■ Reading text ■
────────────────────────────────────────

Nicola Cenacchi - One of the best experts on this subject based on the ideXlab platform.

  • Agricultural investments and hunger in Africa modeling potential contributions to SDG2 - Zero Hunger.
    World development, 2019
    Co-Authors: Daniel Mason-d'croz, Timothy B. Sulser, Keith Wiebe, Mark W. Rosegrant, Sarah K. Lowder, Alejandro Nin-pratt, Dirk Willenbockel, Sherman Robinson, Tingju Zhu, Nicola Cenacchi
    Abstract:

    We use IFPRI’s IMPACT framework of linked biophysical and Structural Economic Models to examine developments in global agricultural production systems, climate change, and food security. Building on related work on how increased investment in agricultural research, resource management, and infrastructure can address the challenges of meeting future food demand, we explore the costs and implications of these investments for reducing hunger in Africa by 2030. This analysis is coupled with a new investment estimation model, based on the perpetual inventory methodology (PIM), which allows for a better assessment of the costs of achieving projected agricultural improvements. We find that climate change will continue to slow projected reductions in hunger in the coming decades—increasing the number of people at risk of hunger in 2030 by 16 million in Africa compared to a scenario without climate change. Investments to increase agricultural productivity can offset the adverse impacts of climate change and help reduce the share of people at risk of hunger in 2030 to five percent or less in Northern, Western, and Southern Africa, but the share is projected to remain at ten percent or more in Eastern and Central Africa. Investments in Africa to achieve these results are estimated to cost about 15 billion USD per year between 2015 and 2030, as part of a larger package of investments costing around 52 billion USD in developing countries.

────────────────────────────────────────

■ Source material ■

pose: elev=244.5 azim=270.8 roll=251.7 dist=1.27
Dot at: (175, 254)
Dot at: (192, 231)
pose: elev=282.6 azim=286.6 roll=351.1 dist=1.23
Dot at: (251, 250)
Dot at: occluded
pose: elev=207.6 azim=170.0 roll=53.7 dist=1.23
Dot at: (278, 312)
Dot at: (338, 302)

────────────────────────────────────────

■ What to do ■
Answer these questions from the text on agricultural investments and hunger in Africa.
1. In what year did the article appear in World development?
2. By how many people is climate change projected to increase the number at risk of hunger in Africa in 2030?
3. What is the estimated yearly cost of the investments in Africa between 2015 and 2030?

■ Worked solution ■
1. 2019
2. 16 million
3. About 15 billion USD per year